Oliver Sachs, the mysteries of the human brain, human existence

Sachs was a neurologist and great thinker/writer. He wrote about his experiences as a neurologist. Fascinating books, fascinating man.

His work reminds me of Theodore Dalrymple–lucid, erudite, insightful, observant.

He died recently and I saw this nice discussion today. Died at 82, we were lucky to have him around. Another example of the contributions of Brits to culture and the arts, but also just empirical thoughtful writing and scholarship.



3 responses to “Oliver Sachs, the mysteries of the human brain, human existence

  1. Oliver Sachs was also a member of the Freedom from Religion Foundation – an organization dedicated to eliminating religious views from the marketplace of ideas.
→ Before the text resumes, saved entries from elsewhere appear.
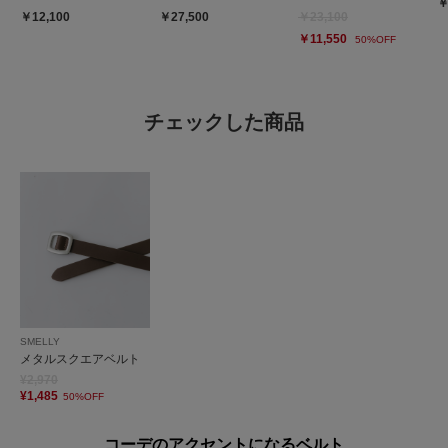
￥
￥12,100
￥27,500
￥23,100
￥11,550
50%OFF
チェックした商品
SMELLY
メタルスクエアベルト
¥2,970
¥1,485
50%OFF
コーデのアクセントになるベルト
In that capacity, Sachs contributed to tyranny and was an opponent of Constitutional rights.

    • That is most distressing to hear, since I never got th impression he was anything but a humanist. Fanatic atheism is symptomatic of megalomania–and maybe he had a charming form of man is god attitude. He ought to have known from his studies of humans that we certainly are imperfect gods, if that.

      People of science and scholarship are susceptible to their own grand opinion of themselves, aren’t they?

    • HUmility is the essence of real greatness, which is why I do believe the stoics had it right.

      Nothing can substitute for humility and a desire to be virtuous.